A former Kentucky correctional officer pleaded guilty today before U.S. Magistrate Judge Edward B. Atkins to two charges of deprivation of rights under color of law for assaulting two federal inmates.
According to court documents, Samuel J. Patrick, 42, of Inez, Kentucky, a former Bureau of Prisons corrections officer who held the title of Case Management Coordinator, admitted during his plea hearing that he assaulted two federal inmates while he worked at U.S. Penitentiary Big Sandy.
Regarding the first assault, Patrick acknowledged that he punished a non-violent inmate by taking him to the ground and repeatedly elbowing him in the head, and that one of his co-defendants, Clinton L. Pauley, assisted him with the assault.

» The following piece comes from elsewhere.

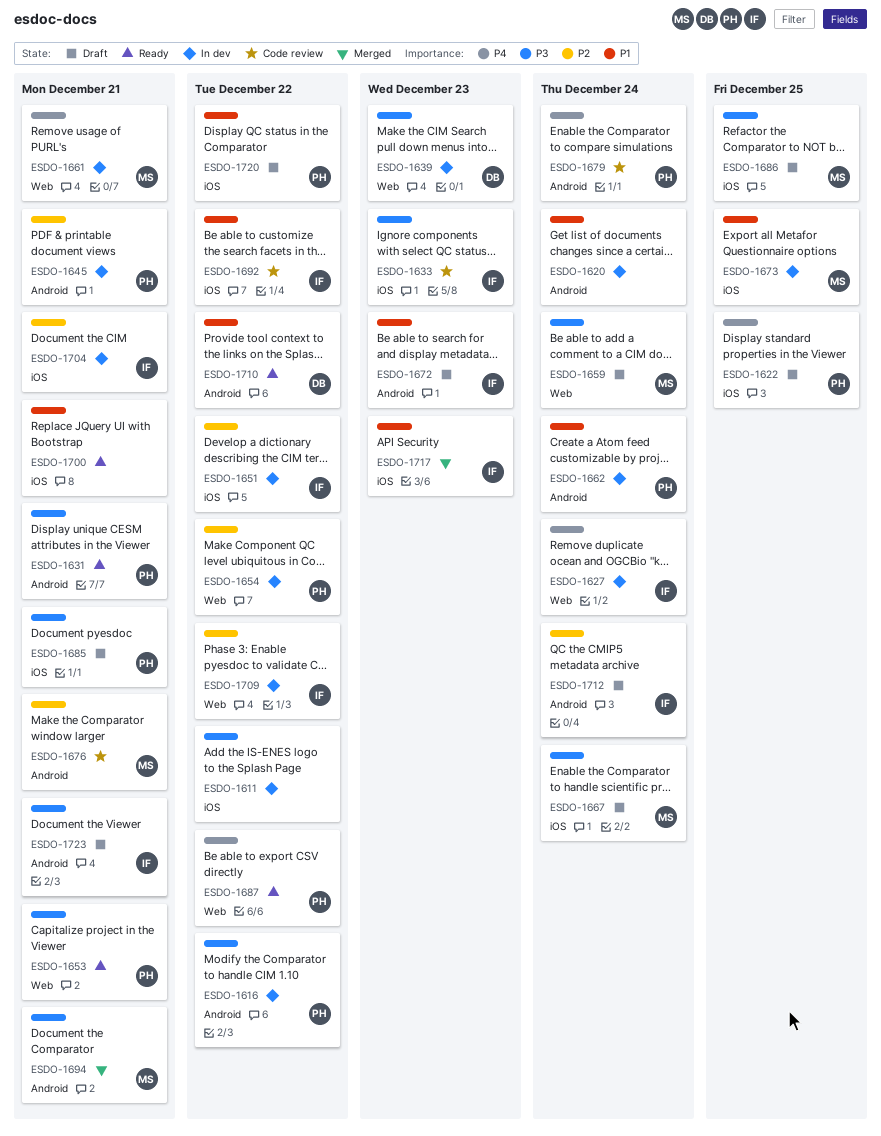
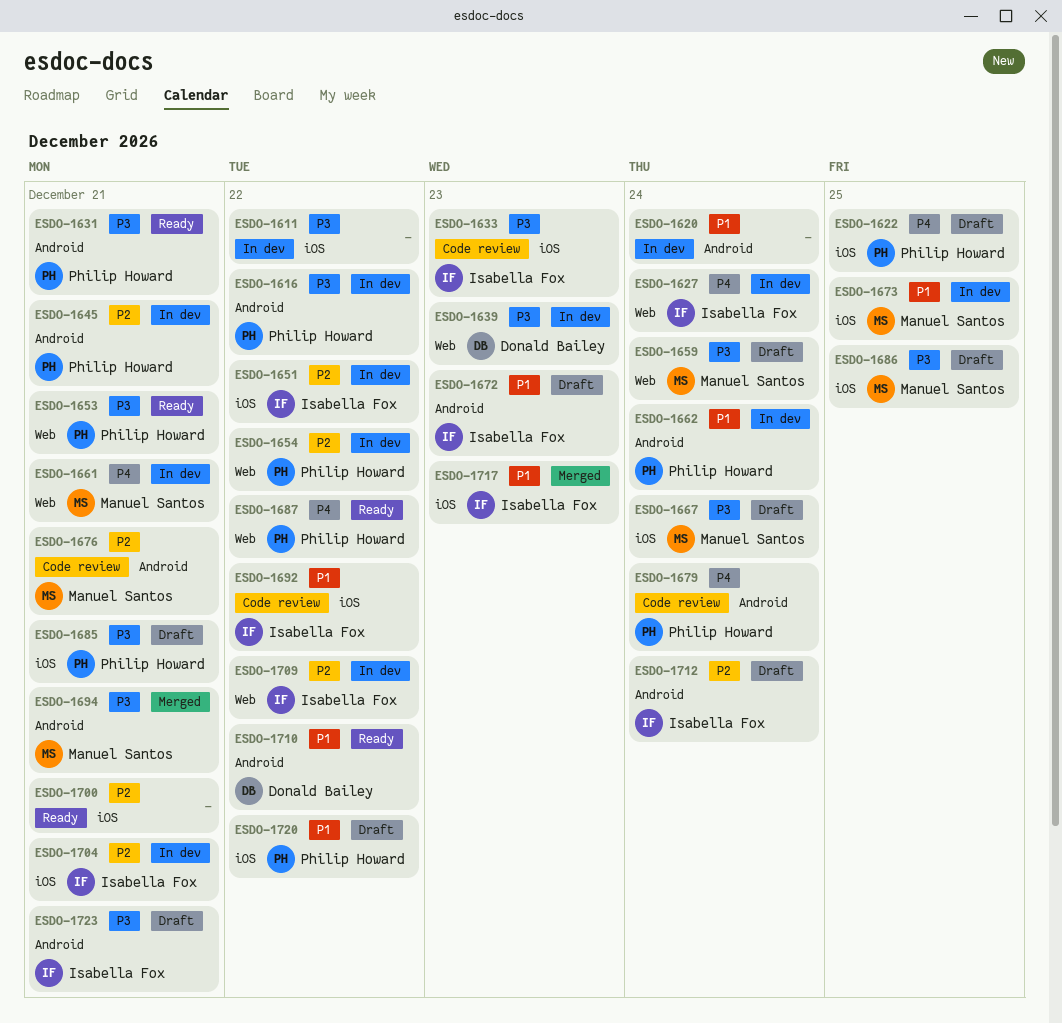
ESDO-1700, priority: P1 -> P2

Patrick also acknowledged that he entered an unlawful agreement with other corrections officers, including Pauley and another co-defendant, then-supervisor Kevin C. Pearce, to cover up what happened. Patrick admitted that the cover-up included steps such as writing false reports and pressuring other corrections officers to join the cover-up.
Regarding the second assault, Patrick acknowledged that he punished another non-violent inmate for walking too slowly to his cell, and that both of his co-defendants also later assaulted the same inmate. Patrick admitted that he wrote a false report and spread a false cover story about the incident in order to cover up his and other correctional officers’ unlawful uses of force.
Patrick faces a maximum statutory penalty of up to 10 years of imprisonment for each of the assault offenses.
Pauley and Pearce have pleaded not guilty and are scheduled to begin trial on March 6.
Assistant Attorney General Kristen Clarke of the Justice Department’s Civil Rights Division, U.S. Attorney Carlton S. Shier IV for the Eastern District of Kentucky, Special Agent in Charge William Hannah of the Justice Department’s Office of Inspector General (DOJ-OIG) Chicago Field Office, and Special Agent in Charge Jodi Cohen of the FBI Louisville Field Officemade the announcement.
The DOJ-OIG and FBI investigated the case.
Assistant U.S. Attorney Zachary Dembo for the Eastern District of Kentucky and Trial Attorney Thomas Johnson of the Civil Rights Division’s Criminal Section are prosecuting the case.